Render every line of text in the records below as a JSON list of strings, one string per line, leaving out blank lines and the pictures.

START DATASET

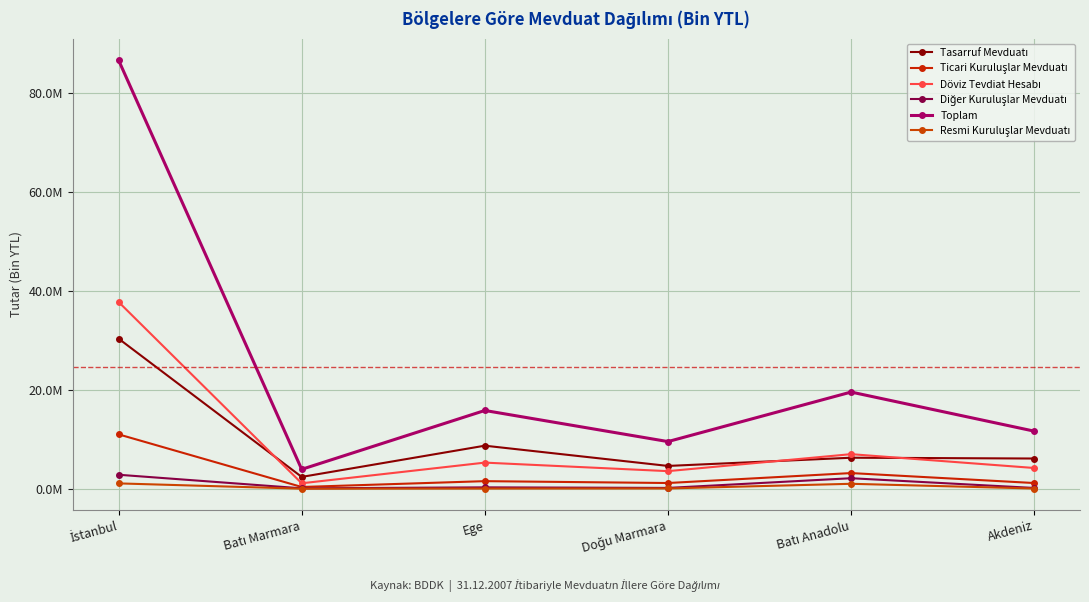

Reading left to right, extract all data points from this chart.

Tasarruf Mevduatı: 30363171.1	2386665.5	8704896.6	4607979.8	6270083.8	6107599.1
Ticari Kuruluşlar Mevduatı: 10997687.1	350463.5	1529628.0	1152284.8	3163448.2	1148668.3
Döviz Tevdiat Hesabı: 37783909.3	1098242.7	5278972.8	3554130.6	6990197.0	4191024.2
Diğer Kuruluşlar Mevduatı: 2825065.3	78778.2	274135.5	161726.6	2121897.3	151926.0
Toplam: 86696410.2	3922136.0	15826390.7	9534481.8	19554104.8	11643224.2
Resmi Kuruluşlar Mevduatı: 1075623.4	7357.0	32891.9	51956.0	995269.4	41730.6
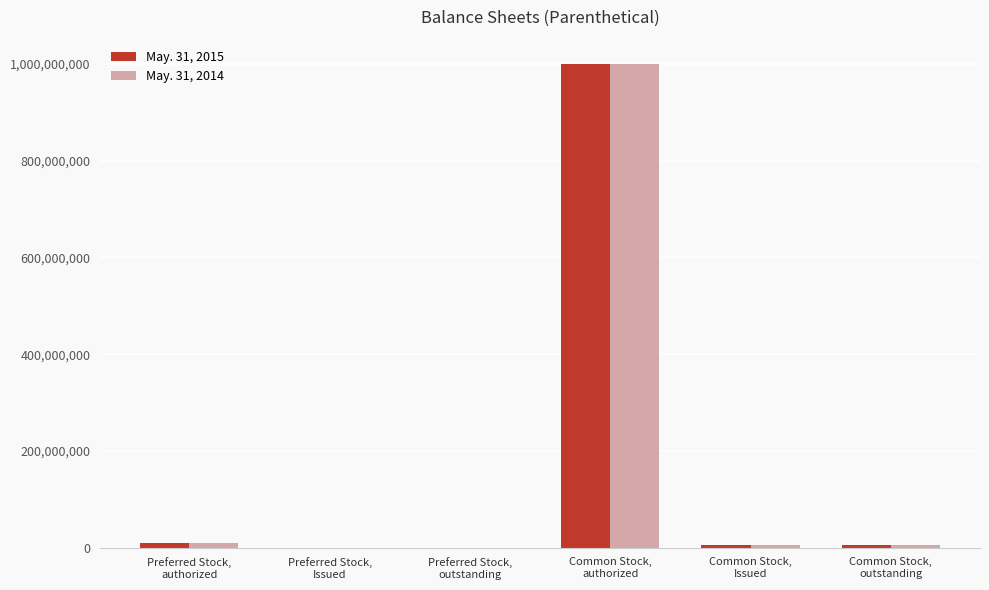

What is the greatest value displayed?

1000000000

END DATASET

WRITTEN SOLUTION
[
  "Reading left to right, extract all data points from this chart.",
  "Tasarruf Mevduatı: 30363171.1\t2386665.5\t8704896.6\t4607979.8\t6270083.8\t6107599.1",
  "Ticari Kuruluşlar Mevduatı: 10997687.1\t350463.5\t1529628.0\t1152284.8\t3163448.2\t1148668.3",
  "Döviz Tevdiat Hesabı: 37783909.3\t1098242.7\t5278972.8\t3554130.6\t6990197.0\t4191024.2",
  "Diğer Kuruluşlar Mevduatı: 2825065.3\t78778.2\t274135.5\t161726.6\t2121897.3\t151926.0",
  "Toplam: 86696410.2\t3922136.0\t15826390.7\t9534481.8\t19554104.8\t11643224.2",
  "Resmi Kuruluşlar Mevduatı: 1075623.4\t7357.0\t32891.9\t51956.0\t995269.4\t41730.6",
  "What is the greatest value displayed?",
  "1000000000"
]